» Extract provided:
↓
You need two functions:

1. **Accuracy function**: Returns a score where higher is better (e.g., accuracy, F1)
2. **Speed function**: Returns throughput where higher is better (e.g., samples/second)

.. code-block:: python

   import torch
   import time

   def accuracy_eval_func(model):
       """Evaluate model accuracy on validation set."""
       model.eval()
       correct = total = 0
       
       with torch.no_grad():
           for inputs, targets in val_loader:
               inputs, targets = inputs.cuda(), targets.cuda()
               outputs = model(inputs)
               _, predicted = outputs.max(1)
               total += targets.size(0)
               correct += predicted.eq(targets).sum().item()
       
       return correct / total

   def speed_eval_func(model):
       """Measure inference throughput (samples per second)."""
       model.eval()
↑
» Supplied information:
↓
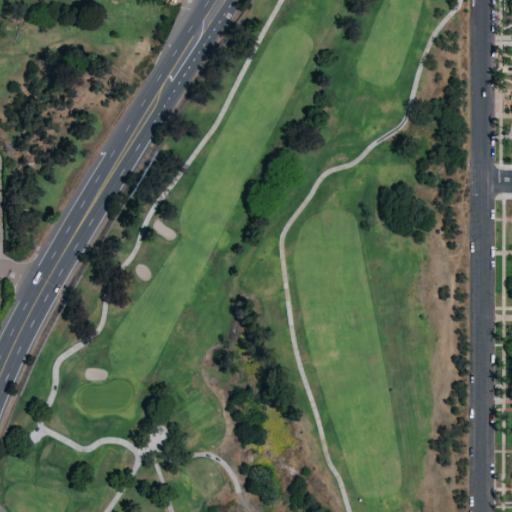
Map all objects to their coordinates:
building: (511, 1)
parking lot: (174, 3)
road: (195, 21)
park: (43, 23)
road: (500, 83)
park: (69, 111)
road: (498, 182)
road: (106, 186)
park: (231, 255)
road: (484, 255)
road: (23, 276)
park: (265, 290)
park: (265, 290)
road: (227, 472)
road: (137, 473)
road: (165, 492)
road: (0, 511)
↑
↓
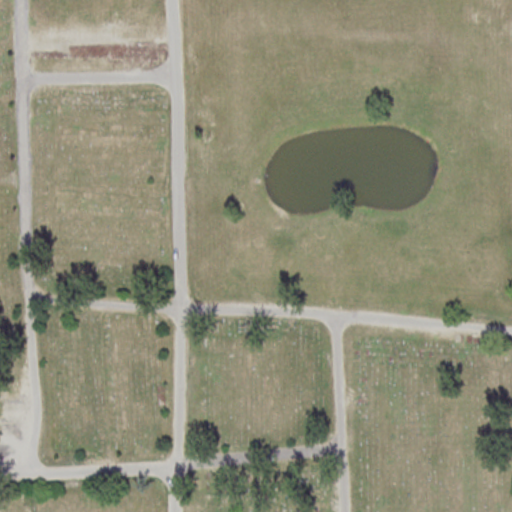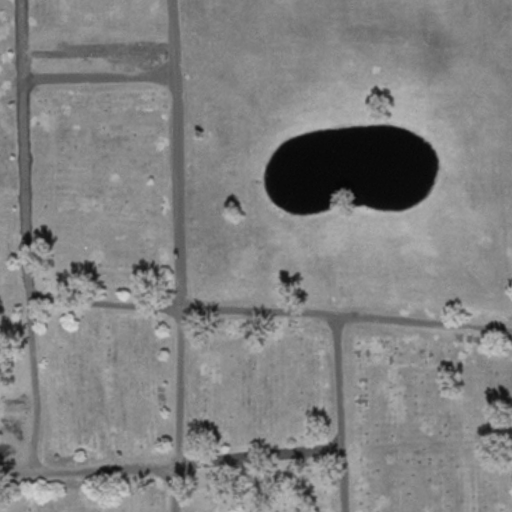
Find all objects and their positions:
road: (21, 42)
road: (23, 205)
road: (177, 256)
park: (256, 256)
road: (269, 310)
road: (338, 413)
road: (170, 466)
↑
From the excerpt on evaluation functions above, list every example shown after "e.g." in its two numbered items.

- accuracy
- F1
- samples/second